Intuition zum Lagrange-Formalismus (1)

Anhand eines sehr einfachen Beispiels wird die Intuition vermittelt, wie der Lagrange - Formalismus zur Optimierung unter Nebenbedingungen funktioniert!

Beispiel 1

Betrachte die quadratische Zielfunktion \(f(x) = -(x-20)^2+400\) und folgende Optimierungsaufgabe

\(\begin{array}{ll}&f(x)\to_x \max,\\ \mbox{unter der Nebenbedingung:}&g(x)=10-x=0. \end{array}\)
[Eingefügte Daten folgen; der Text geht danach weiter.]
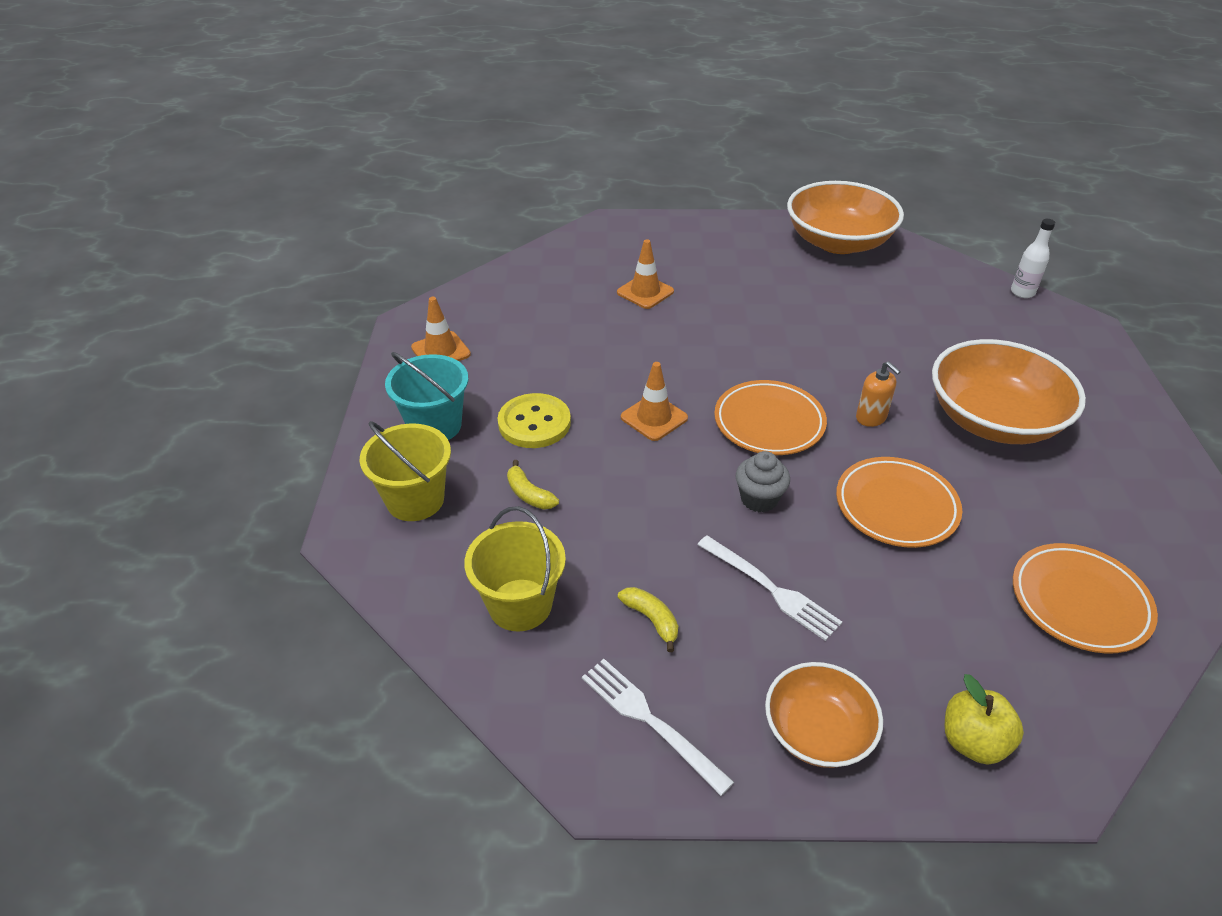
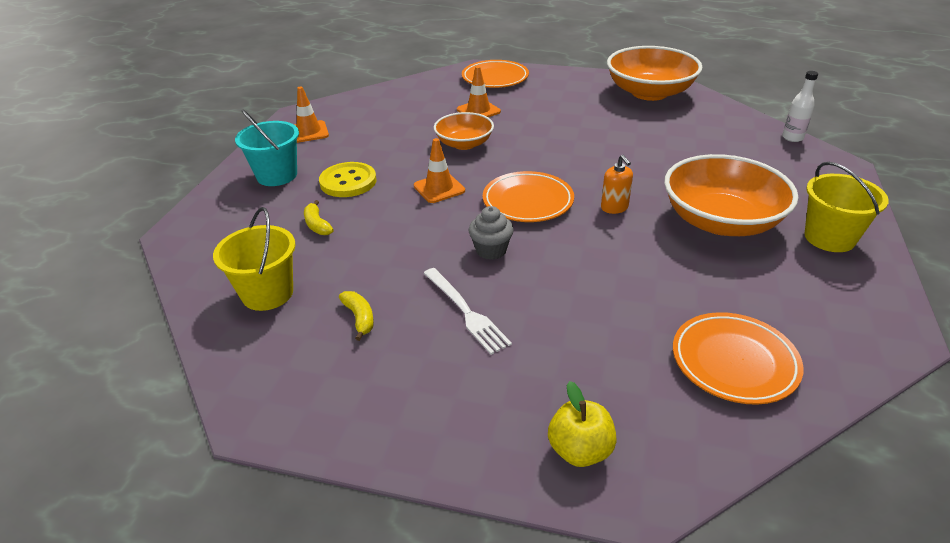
camera: 15 degrees right, 5 degrees down
yellow bucket [360,421,451,521] -> yellow bucket moved to [804,162,889,252]
white fork [582,659,734,796] -> none
orange bowl [765,662,883,768] -> orange bowl moved to [434,112,494,150]
orange plate [836,457,962,548] -> orange plate moved to [462,60,529,88]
Zu beachten: Die Nebenbedingung ist in der Form \(g(x)=0\) gegeben. Das ist für den weiteren Lagrange-Formalismus, wie er hier dargestellt ist, wichtig. Gegebenenfalls muss die Nebenbedingung in diese Form umgewandelt werden.
Das ist offensichtlich ein sehr einfaches Beispiel und die optimale Lösung ist natürlich \(x^*=10\), mit dem optimalen Zielfunktionswert \(f(x^*=10)=-10^2+400=300\), siehe die nebenstehende Illustration.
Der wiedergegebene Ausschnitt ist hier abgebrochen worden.